:: What is expected ::
Copy each line of the items below word for word, leaving out the pictures.

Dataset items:
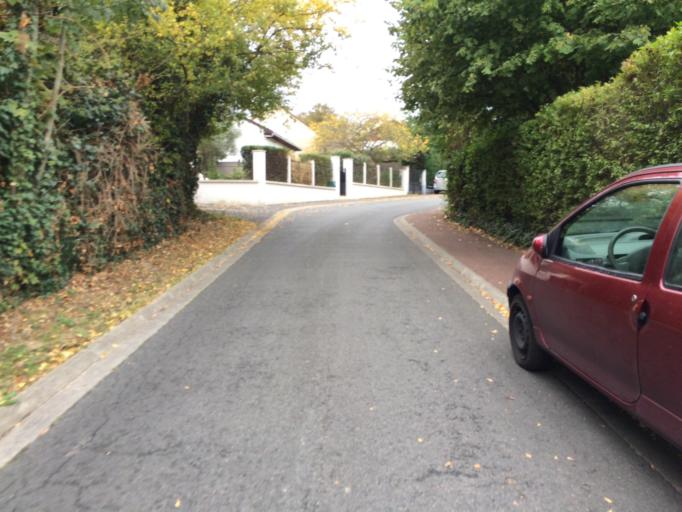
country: FR
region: Ile-de-France
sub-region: Departement de l'Essonne
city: Villebon-sur-Yvette
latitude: 48.7026
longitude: 2.2475
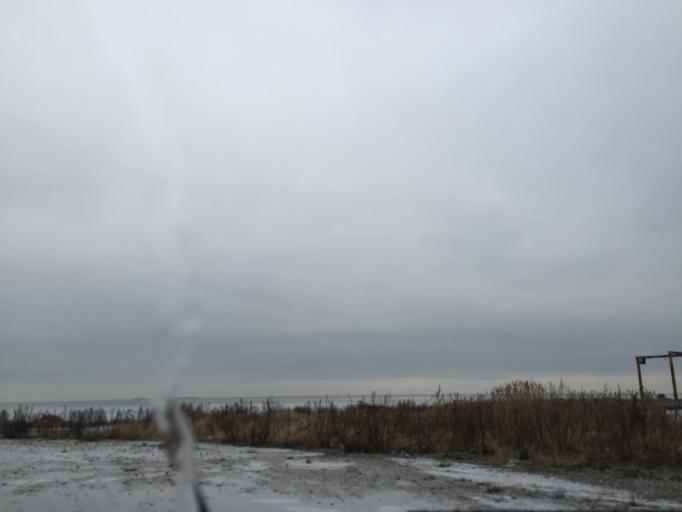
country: EE
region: Saare
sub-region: Orissaare vald
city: Orissaare
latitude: 58.6833
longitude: 23.1939
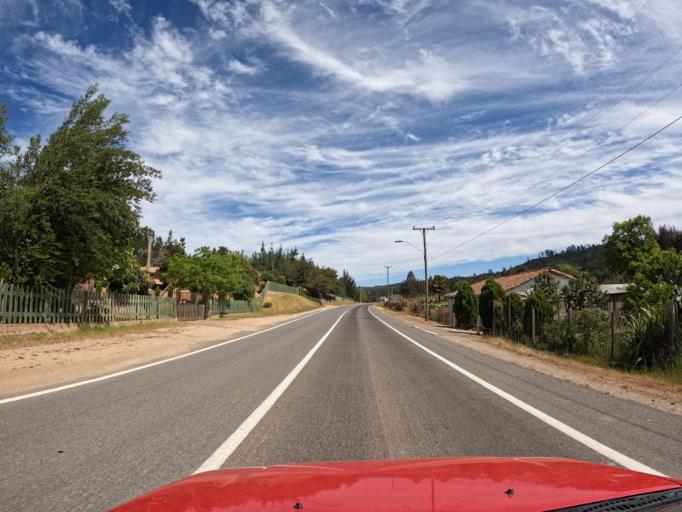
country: CL
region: Maule
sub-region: Provincia de Talca
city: Talca
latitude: -35.1410
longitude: -71.9632
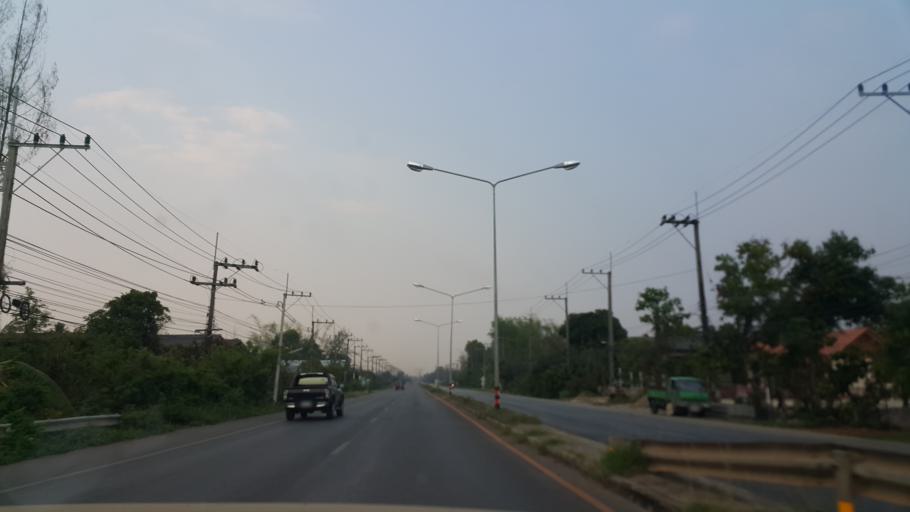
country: TH
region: Nakhon Phanom
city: That Phanom
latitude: 16.9925
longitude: 104.7239
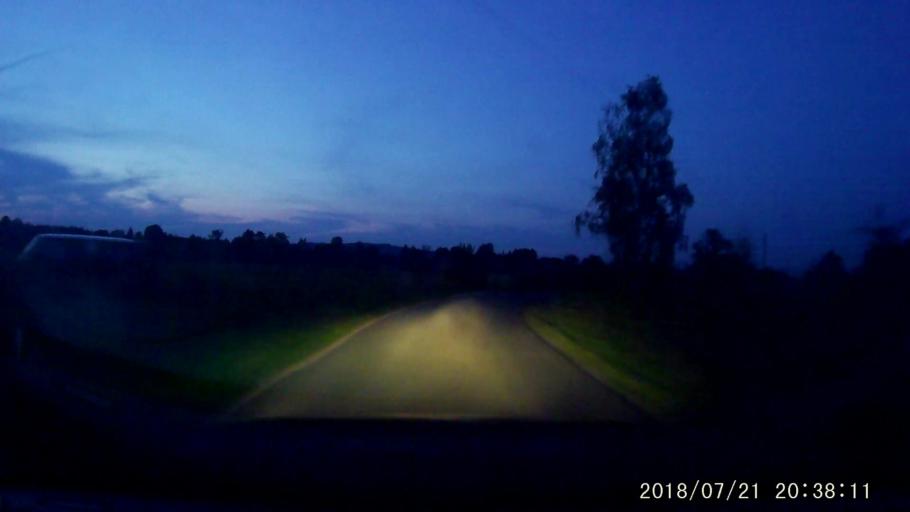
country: PL
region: Lower Silesian Voivodeship
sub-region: Powiat lubanski
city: Swieradow-Zdroj
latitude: 50.9548
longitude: 15.3105
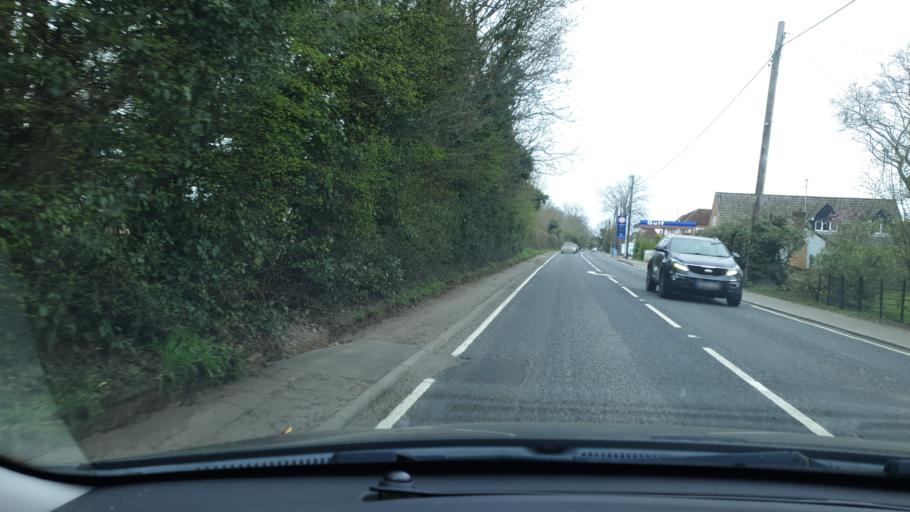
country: GB
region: England
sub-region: Essex
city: Great Horkesley
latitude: 51.9324
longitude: 0.8763
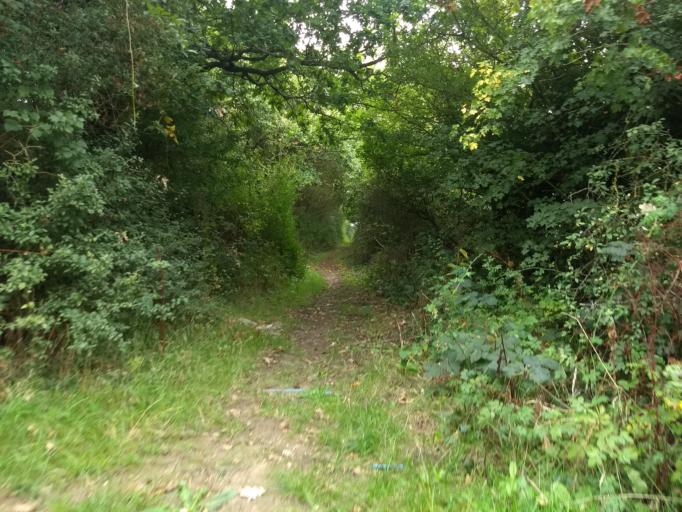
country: GB
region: England
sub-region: Isle of Wight
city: Newport
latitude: 50.7099
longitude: -1.2758
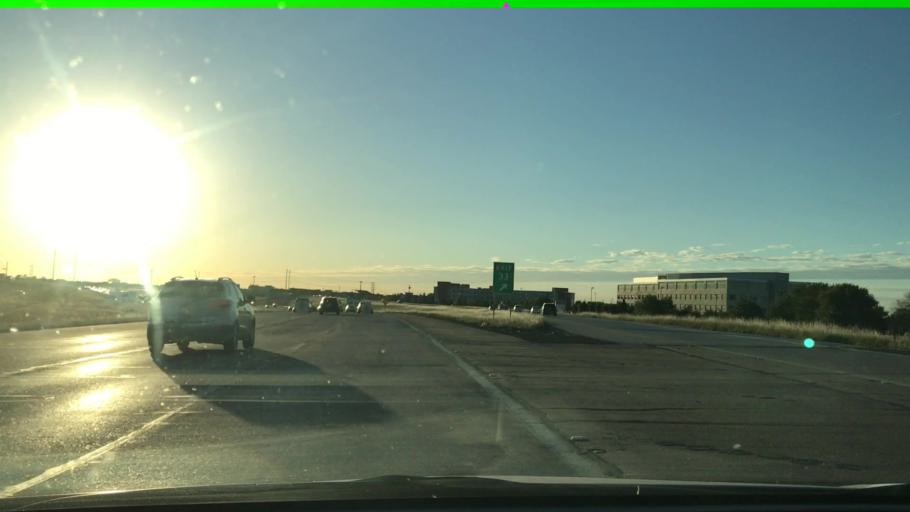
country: US
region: Texas
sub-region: Dallas County
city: Coppell
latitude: 32.9256
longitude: -96.9997
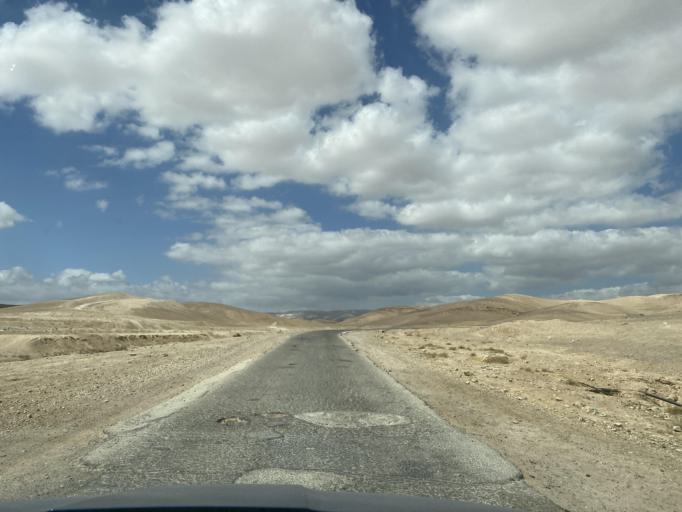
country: PS
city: `Arab ar Rashaydah
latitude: 31.5326
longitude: 35.2793
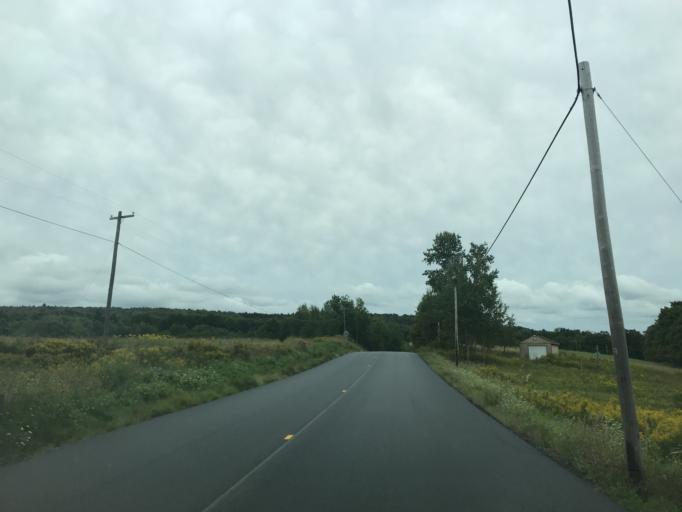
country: US
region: New York
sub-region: Delaware County
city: Stamford
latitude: 42.5265
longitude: -74.6214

:: Expected answer ::
country: FR
region: Ile-de-France
sub-region: Departement de l'Essonne
city: Villebon-sur-Yvette
latitude: 48.7026
longitude: 2.2475
country: EE
region: Saare
sub-region: Orissaare vald
city: Orissaare
latitude: 58.6833
longitude: 23.1939
country: CL
region: Maule
sub-region: Provincia de Talca
city: Talca
latitude: -35.1410
longitude: -71.9632
country: TH
region: Nakhon Phanom
city: That Phanom
latitude: 16.9925
longitude: 104.7239
country: PL
region: Lower Silesian Voivodeship
sub-region: Powiat lubanski
city: Swieradow-Zdroj
latitude: 50.9548
longitude: 15.3105
country: GB
region: England
sub-region: Essex
city: Great Horkesley
latitude: 51.9324
longitude: 0.8763
country: GB
region: England
sub-region: Isle of Wight
city: Newport
latitude: 50.7099
longitude: -1.2758
country: US
region: Texas
sub-region: Dallas County
city: Coppell
latitude: 32.9256
longitude: -96.9997
country: PS
city: `Arab ar Rashaydah
latitude: 31.5326
longitude: 35.2793
country: US
region: New York
sub-region: Delaware County
city: Stamford
latitude: 42.5265
longitude: -74.6214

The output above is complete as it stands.